● **Exercise goal**
Answer these questions from the mailing list message:
(a) What date does the message header give?
(b) Which four grammatical cases does the writer name for German?
(c) What does the writer ask readers not to take his formal writing style as a sign of?

● **Source extract**
####################
Looney Labs Rabbits Mailing list Archive

Re: [Rabbits] Adding More Characters to AYAW??

  • FromJeff Zeitlin <icehouse@xxxxxxxxxxxxxxxxxxxxxx>
  • DateTue, 18 Sep 2007 14:36:36 -0400
On Tue, 18 Sep 2007 11:01:49 -0700, you wrote to Freelance Traveller:

>> From: Jeff Zeitlin <icehouse@xxxxxxxxxxxxxxxxxxxxxx>
>> Your correction directed at me - the less ambiguous construction of
>> "When the the Face Hugger dies, he or she may silence another player for
>> the rest of the game." - is in fact correct and would have clarified the
>> issue admirably - but it should have been directed to Maria, rather than
>> to me.

>Sorry about that--once e-mail replies get nested about three deep, I
>lose track of culpability.
>:)

Don't sweat it; that sort of thing can be easy to overlook.  I do tend
to be somewhat formal in my writing; please don't read that as the same
sort of 'stiffness' or 'anger' that indicates a negative emotional
response to a comment - it's just my writing style.

>So you're only 'to blame' for giving German props for having a pronoun
>(?) or construction of a pronoun (?) that would have 'aimed' the casting
>back of "they" squarely at the subject, rather than at the object (the
>"most-recent noun read"). By the way, how is that done in German--a
>suffix, maybe? A different pronoun all-together (i.e. there's "object"
>versus "subject" pronouns, in addition to gender, person, and
>plurality)?

It's called 'grammatical case', and in German it involves different
words used as pronouns.  I don't remember specifically which case would
have been used in the parallel German construction, nor which specific
word, but if I recall correctly, the German for 'they' in that
construction would have been one of 'sie', 'ihr', 'ihn', or 'ihnen'. The
four cases are called 'nominative', 'accusative', 'genitive', and
'dative'; nominative is a rough match to the 'subject' of the sentence;
'accusative' is a rough match to the direct object of the sentence;
'genitive' is, if I recall correctly, an associational case, similar to
but not restricted to possessive, and I have no recollection of the
usage of the dative case.

>Maria's 'to blame' for the initial ambiguity... which, I'd say, isn't
>even ambiguous because the most-recent noun cast-back tendency is
>natural in English (i.e. in English, "they" was UNambiguously referring
>to the object, the way she wrote it).

Well, given the subsequent comments, it obviously *was* ambiguous,
because she wrote it with one intent, and some readers - but apparently
not all - read it with a different intent.
####################
[Data records]
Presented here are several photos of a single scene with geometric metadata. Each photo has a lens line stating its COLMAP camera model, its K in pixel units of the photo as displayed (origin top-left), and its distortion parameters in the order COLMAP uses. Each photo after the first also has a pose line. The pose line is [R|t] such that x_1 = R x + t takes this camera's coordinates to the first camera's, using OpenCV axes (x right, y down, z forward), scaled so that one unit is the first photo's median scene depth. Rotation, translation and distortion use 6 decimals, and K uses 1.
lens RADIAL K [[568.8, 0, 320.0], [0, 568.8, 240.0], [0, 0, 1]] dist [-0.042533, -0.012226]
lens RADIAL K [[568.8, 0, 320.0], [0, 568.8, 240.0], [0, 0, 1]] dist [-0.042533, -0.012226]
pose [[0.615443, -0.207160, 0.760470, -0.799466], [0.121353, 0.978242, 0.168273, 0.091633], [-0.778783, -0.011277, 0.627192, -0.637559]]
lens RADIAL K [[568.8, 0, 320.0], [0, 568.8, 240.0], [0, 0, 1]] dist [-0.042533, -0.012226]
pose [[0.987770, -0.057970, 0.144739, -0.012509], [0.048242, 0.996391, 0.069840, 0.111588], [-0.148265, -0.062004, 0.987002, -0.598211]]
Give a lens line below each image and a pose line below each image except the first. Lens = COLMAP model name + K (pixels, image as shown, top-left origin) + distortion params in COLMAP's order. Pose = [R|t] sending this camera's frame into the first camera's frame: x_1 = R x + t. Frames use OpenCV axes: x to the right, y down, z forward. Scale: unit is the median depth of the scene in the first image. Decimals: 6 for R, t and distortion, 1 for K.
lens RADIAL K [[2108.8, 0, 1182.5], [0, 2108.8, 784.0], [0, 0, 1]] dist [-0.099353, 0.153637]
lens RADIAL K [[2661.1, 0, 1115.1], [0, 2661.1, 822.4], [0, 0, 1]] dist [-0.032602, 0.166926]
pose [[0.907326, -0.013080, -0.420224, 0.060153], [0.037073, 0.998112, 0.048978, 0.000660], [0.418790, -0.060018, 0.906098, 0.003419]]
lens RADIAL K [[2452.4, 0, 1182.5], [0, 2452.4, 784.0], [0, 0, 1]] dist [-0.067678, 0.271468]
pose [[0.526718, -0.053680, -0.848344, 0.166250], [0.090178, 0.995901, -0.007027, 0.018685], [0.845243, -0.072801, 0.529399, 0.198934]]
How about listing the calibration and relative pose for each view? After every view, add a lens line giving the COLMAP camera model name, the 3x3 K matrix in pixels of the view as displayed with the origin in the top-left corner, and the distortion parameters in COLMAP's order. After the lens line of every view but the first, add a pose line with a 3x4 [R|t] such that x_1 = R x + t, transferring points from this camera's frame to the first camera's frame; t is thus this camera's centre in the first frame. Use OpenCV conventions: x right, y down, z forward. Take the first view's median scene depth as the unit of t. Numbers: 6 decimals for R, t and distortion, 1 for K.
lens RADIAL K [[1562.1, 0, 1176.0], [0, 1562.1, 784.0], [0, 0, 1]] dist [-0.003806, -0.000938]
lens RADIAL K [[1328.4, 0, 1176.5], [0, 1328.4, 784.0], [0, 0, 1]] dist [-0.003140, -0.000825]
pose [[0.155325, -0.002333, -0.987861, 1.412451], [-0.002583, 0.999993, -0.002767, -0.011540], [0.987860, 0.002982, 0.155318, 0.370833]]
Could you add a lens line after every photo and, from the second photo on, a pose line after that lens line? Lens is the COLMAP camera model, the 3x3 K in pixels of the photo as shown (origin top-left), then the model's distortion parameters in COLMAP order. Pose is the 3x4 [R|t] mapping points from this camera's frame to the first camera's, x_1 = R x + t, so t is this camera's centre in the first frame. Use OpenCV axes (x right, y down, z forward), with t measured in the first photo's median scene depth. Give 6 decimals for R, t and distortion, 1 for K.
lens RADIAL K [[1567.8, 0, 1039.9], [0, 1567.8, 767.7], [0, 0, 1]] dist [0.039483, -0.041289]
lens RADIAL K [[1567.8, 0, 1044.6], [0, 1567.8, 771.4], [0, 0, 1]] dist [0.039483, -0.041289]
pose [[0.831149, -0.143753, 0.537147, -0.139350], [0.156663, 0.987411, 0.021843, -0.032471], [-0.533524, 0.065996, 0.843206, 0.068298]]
####################
● **Reply to the task**
(a) Tue, 18 Sep 2007
(b) Nominative, accusative, genitive, and dative
(c) A negative emotional response to a comment, such as "stiffness" or "anger"